QUOTED PASSAGE -
+++++
Nonlinear Models

Transformations and Polynomial Models

Example: Fabric Wear

Results from an experiment designed to determine how much the speed of a washing machine effects the wear on a new fabric. The machine was run at 5 different speeds (measured in rpm) and with six pieces of fabric each.

tmp <- tapply(fabricwear[, 2], 
              fabricwear[, 1], 
              function(x) x)
tmp <- data.frame(
  paste0(unique(fabricwear[, 1]), " rpm:"), 
  matrix(unlist(tmp), nrow=5, byrow=TRUE))
colnames(tmp) <- NULL
rownames(tmp) <- NULL
kable.nice(tmp)

110 rpm:	24.9	24.8	25.1	26.4	27.0	26.6
130 rpm:	27.4	27.3	26.4	28.5	28.7	28.5
150 rpm:	30.4	30.3	29.5	31.7	31.6	31.4
170 rpm:	37.9	36.9	37.2	38.5	38.8	39.1
190 rpm:	48.7	42.7	47.8	49.6	49.9	49.5

The scatterplot of wear by speed shows a strong but non-linear relationship:

ggplot(data=fabricwear, aes(Speed, Wear)) +
  geom_point()+
  geom_smooth(method = "lm", se=FALSE)

How strong is a difficult question, because Pearson’s correlation coefficient won’t work here. If we tried lm we would see in the residual vs fits plot that there is a problem with the assumption of a linear model:

fit <- lm(Wear~Speed, data=fabricwear)
df <- data.frame(Fits=fitted(fit),
                 Residuals=resid(fit))
ggplot(df, aes(Fits, Residuals)) +
  geom_point() +
  geom_hline(yintercept = 0)

So the question is: how do we fit models other than straight lines?

There are two basic things we can try. The first is something we have already done, namely the log transformations

unfortunately non of these looks very good

Some of these have names:

log(y) vs. x is called an exponential model
log(y) vs. log(x) is called a power model

The other solution to our problem is to fit a polynomial model:

Linear \(y=\beta_0+\beta_1 x\)

Quadratic \(y=\beta_0+\beta_1 x+\beta_2 x^2\)

Cubic \(y=\beta_0+\beta_1 x+\beta_2 x^2+\beta_3 x^3\)

and so on

How do we fit such a model? We simply calculate the powers and use them in lm:

Speed2 <- Speed^2
quad.fit <- lm(Wear~Speed+Speed2, data=fabricwear)
quad.df <- data.frame(Fits=fitted(quad.fit),
                 Residuals=resid(quad.fit))
ggplot(quad.df, aes(Fits, Residuals)) +
  geom_point() +
  geom_hline(yintercept = 0)

What does such a curve look like?

x <- seq(min(fabricwear$Speed), 
         max(fabricwear$Speed),
         length=250)
y <- coef(quad.fit)[1] + 
     coef(quad.fit)[2]*x +
     coef(quad.fit)[3]*x^2
df.tmp <- data.frame(x=x, y=y)
ggplot(data=fabricwear, aes(Speed, Wear)) +
  geom_point() +
  geom_line(data=df.tmp, aes(x, y), 
            inherit.aes = FALSE,
            color="blue", size=1.2)
+++++
RECORDS PROVIDED -
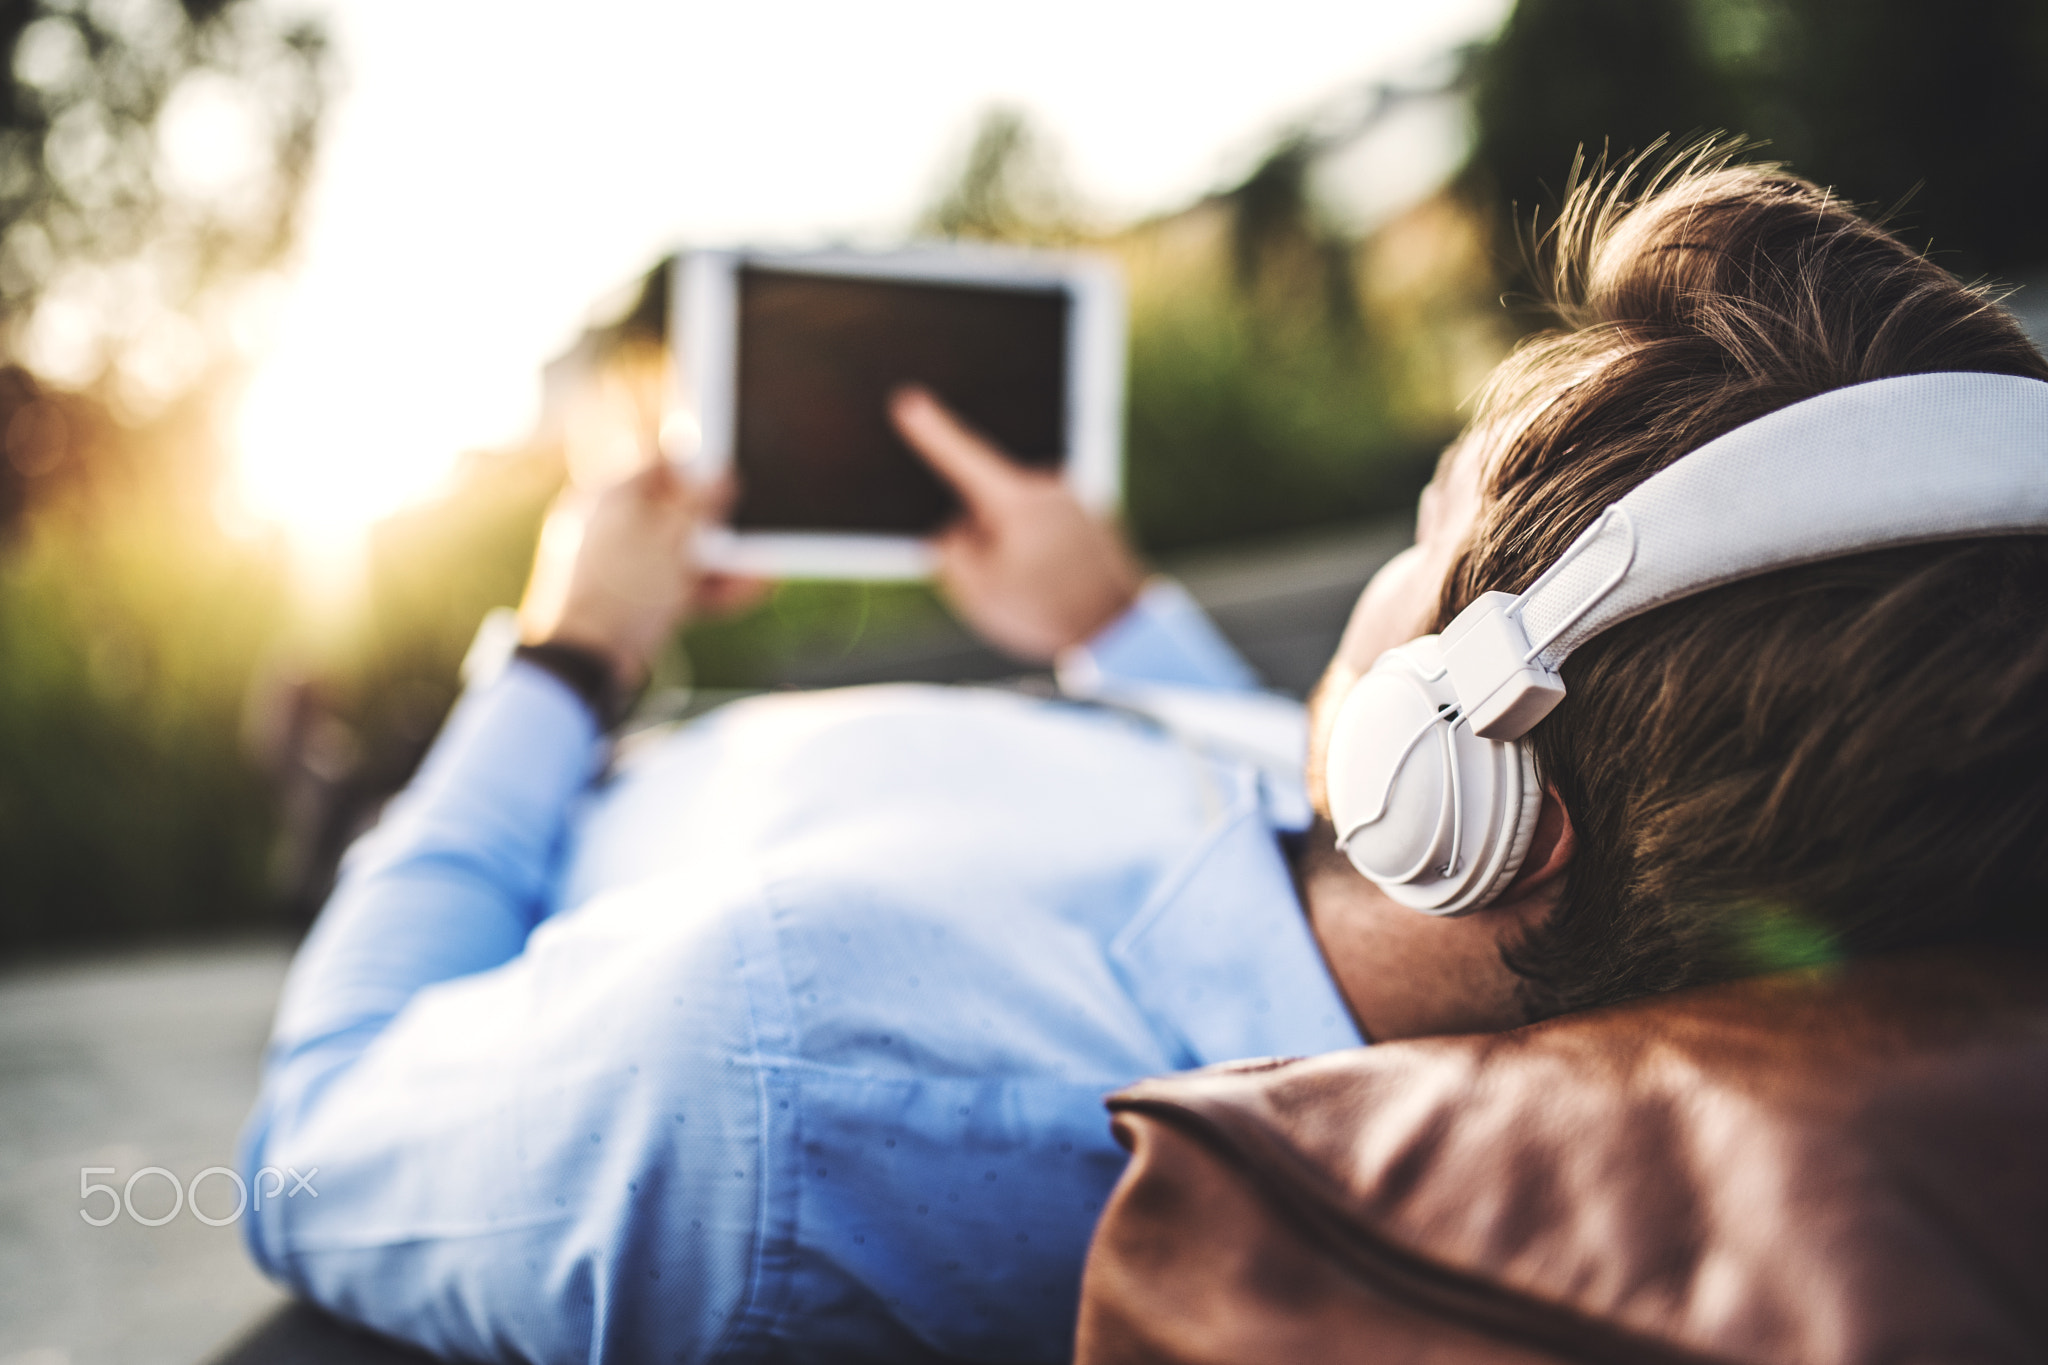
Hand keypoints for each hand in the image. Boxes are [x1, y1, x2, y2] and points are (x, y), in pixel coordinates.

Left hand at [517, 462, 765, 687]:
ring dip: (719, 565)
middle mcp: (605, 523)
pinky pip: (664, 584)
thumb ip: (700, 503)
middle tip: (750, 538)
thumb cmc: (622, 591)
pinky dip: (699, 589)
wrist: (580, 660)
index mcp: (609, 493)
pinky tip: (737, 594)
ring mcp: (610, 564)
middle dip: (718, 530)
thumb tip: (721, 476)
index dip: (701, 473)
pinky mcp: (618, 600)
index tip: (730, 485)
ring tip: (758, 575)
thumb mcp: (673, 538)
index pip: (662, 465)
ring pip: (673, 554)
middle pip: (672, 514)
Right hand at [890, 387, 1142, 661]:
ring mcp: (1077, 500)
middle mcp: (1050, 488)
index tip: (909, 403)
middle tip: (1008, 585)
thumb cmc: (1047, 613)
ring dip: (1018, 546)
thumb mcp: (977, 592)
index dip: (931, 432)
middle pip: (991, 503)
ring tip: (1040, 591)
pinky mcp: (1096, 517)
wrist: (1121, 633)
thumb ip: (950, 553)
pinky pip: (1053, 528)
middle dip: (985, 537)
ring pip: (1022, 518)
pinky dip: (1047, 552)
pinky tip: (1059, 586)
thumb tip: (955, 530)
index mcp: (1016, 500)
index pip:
+++++
TASK A - At which speeds, in rpm, was the washing machine run in the nonlinear models tutorial?
TASK B - Pick up the nonlinear models tutorial after its final code block and keep writing.

EXPECTED ANSWER A - 110 rpm, 130 rpm, 150 rpm, 170 rpm, 190 rpm

EXPECTED ANSWER B -
There is however something not so good about this solution: our x values are of the size 100, so their square is of order 10000. Using variables with very different sizes can lead to troubles in a regression. Also we have

cor(fabricwear$Speed, Speed2)

## [1] 0.9969033

and again using highly correlated predictors is an issue. One way around these problems is to use the poly command:

poly.fit <- lm(Wear~poly(Speed, 2), data=fabricwear)
coef(poly.fit)

##     (Intercept) poly(Speed, 2)1 poly(Speed, 2)2 
##        34.10333        42.39626        13.20218

The poly command does two things: it scales all the variables so that their mean is 0 and their standard deviation is 1, and it changes them in such a way that they are uncorrelated. This makes the regression calculations much more stable.

If the goal is prediction, this is fine:

predict(quad.fit, 
        newdata=data.frame(Speed=150, Speed2=150^2))

##        1 
## 31.22238

predict(poly.fit, newdata=data.frame(Speed=150))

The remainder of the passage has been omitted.